Nassib welcomed me to his house, next door to the Institute and introduced me to his wife Hanan. Amazingly Hanan immediately recognized my name and spoke as if she knew me, and my family. It soon transpired that she lived in the same street I had lived in as a kid in Damascus. Hanan Bdeir was my neighbour 45 years ago. She had left Damascus in 1968 and came to Lebanon. She went to AUB where she met Nassib.
After some breakfast and coffee Nassib and I made our way to the Institute where Nassib introduced me to Reva, his trusted assistant at the Institute.
The Institute was founded in 1959 by Nassib’s mother, Mrs. Mounira Solh, to care for Nassib’s older brother Salim who was born disabled some years earlier, and who sadly passed away in 2001. Al Amal (Arabic for hope) Institute for the Disabled was the first centre to open in Lebanon and the entire Middle East for the mentally handicapped. Currently the institute has over 60 mentally handicapped adults residing at the centre in Brummana. Mrs. Mounira Solh, who is now 95, has passed on responsibility of the Institute to Nassib who is the Director General.
Nassib is far left
Nassib and Assistant Reva
The main program at the Institute is the “Kanzat Al Shita” or “Winter Sweater” program. This is a vocational training program for manufacturing sweaters. Other vocational training programs include culinary, laundry, gardening and home-care training. Those who are potentially educable are placed in programs suitable for their level in reading, writing, mathematics, etc.
Firas with Elie from Deir Al Ahmar
Firas, Elie, and Nisreen from Syria. In the back Sylvana with Ibrahim
The UNDP conference for People with Special Needs in Arab Countries in Cairo, May 2003, released that 12% of the population of Lebanon are either mentally handicapped, mentally ill or physically disabled, and that 80% of these live in rural areas and rely on charity while they can be trained to become productive.
In 2002 the Amal Institute for the Disabled celebrated their 10th Anniversary of the “Winter Sweater” program. In that period they produced 88,763 sweaters. These were sponsored by people from all over the world and donated to needy persons at 69 Welfare Centres spread all over Lebanon.
Staff and members of the Amal Institute for the Disabled meeting the President of Lebanon in 2005.
Presenting the President with a sweater marking the 100,000 sweater produced since 1992
The Welfare Centres are responsible for 16,461 orphans, 2,749 senior citizens, 1,674 people with special needs and 150 juvenile delinquents. They also employ 2,303 persons. A total of 23,337 people in need.
When South Lebanon was liberated in 2000 land belonging to the Solh family became available to the Amal Institute. This allowed the Institute to expand their “Winter Sweater” program to become the “Sweater and Wheat” program, and to start a new welfare program in South Lebanon. The program involves a partnership between Al-Amal Institute and people with special needs in rural areas of Lebanon.
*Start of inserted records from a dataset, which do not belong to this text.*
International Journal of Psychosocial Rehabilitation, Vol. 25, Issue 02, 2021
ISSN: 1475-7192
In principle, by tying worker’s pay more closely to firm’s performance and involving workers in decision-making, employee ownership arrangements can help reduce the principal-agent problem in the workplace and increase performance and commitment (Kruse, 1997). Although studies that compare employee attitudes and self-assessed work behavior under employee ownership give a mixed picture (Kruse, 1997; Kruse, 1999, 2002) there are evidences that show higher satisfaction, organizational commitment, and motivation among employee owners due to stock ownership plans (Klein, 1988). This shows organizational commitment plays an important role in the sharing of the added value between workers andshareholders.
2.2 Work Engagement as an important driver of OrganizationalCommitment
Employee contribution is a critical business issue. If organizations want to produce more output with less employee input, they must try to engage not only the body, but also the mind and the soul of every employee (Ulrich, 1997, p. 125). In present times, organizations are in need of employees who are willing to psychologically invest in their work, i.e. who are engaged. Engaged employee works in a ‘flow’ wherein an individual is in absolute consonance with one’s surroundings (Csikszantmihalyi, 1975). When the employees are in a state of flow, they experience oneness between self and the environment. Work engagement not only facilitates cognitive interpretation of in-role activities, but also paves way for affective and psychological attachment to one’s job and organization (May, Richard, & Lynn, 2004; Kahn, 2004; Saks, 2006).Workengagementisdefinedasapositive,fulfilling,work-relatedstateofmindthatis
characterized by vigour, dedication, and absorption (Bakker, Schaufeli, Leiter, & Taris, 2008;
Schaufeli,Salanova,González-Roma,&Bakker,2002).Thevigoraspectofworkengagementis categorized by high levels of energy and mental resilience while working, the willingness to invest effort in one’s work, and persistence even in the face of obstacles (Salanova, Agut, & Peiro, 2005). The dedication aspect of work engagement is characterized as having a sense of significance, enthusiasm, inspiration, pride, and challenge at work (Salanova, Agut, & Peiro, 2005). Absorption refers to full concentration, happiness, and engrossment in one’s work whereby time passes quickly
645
People with special needs grow on their owned agricultural plots four kinds of crops: wheat, chickpeas, wide beans (foul), and lentils. These crops are suitable to grow in arid regions as they require no special irrigation, only minimal rain water.
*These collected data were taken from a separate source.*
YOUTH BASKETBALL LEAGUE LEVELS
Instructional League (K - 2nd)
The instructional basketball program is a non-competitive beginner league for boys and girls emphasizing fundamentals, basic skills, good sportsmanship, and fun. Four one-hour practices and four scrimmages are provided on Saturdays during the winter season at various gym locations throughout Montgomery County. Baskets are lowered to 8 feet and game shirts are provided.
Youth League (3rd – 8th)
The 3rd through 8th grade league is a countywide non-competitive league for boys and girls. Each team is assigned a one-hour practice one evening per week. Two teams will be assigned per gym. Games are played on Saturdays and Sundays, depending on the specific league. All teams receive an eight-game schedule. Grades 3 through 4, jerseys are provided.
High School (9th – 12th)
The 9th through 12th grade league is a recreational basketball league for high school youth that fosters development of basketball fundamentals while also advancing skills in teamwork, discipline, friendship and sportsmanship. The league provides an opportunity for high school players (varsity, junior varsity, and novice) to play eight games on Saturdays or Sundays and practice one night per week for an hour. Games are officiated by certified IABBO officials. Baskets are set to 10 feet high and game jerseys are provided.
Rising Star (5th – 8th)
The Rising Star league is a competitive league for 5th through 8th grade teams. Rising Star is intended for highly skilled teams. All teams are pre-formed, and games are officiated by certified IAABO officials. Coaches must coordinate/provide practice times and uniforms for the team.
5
The Amal Institute purchase all the crops grown, using funds obtained from sponsorship. The crops are processed and packed manually on their land with the help of volunteers. They are then distributed to Welfare Centres registered in the combined “Kanza wa Sunbula” (Sweater and Wheat) program. This cares for more than 23,000 needy persons all over Lebanon.
In addition to all this, the Institute organizes a variety of physical activities to motivate the students and help them appreciate the necessity of physical exercise. Other than swimming during the summer, the students follow during the whole year a program called “awareness and acceptance” that consists of integrating people with special needs with normal high school students through sporting activities. Students at the Institute have participated in the International Special Olympics three times.
Adnan from Beirut on one of the educational trips
The Institute also organizes nature activities for those special people encouraging them to appreciate the importance of environmental issues. In 1995 they planted 3000 trees on the Kneisseh mountain. Another BHS Old Scholar, Dina Azar, who was Miss Lebanon in 1995, also participated in that event.
The Institute also organizes guided tours for the students taking them around Lebanon and the Middle East to promote awareness of geography and history of Lebanon, and the Middle East. The Institute also welcomes and provides accommodation for special needs and normal people from other countries. This allows special needs people from different countries to interact and become acquainted with each other and learn from each other.
To learn more of the Amal Institute for the Disabled, they have a very basic website, http://www.alamalfordisabled.org.lb/, which provides more information.
After 3 hours talking to Nassib and visiting the Institute I left with a sense of great admiration and pride in what those special people can achieve. Nassib asked me if I can offer my help to help promote the work of the Institute, and I readily agreed to do all that I can.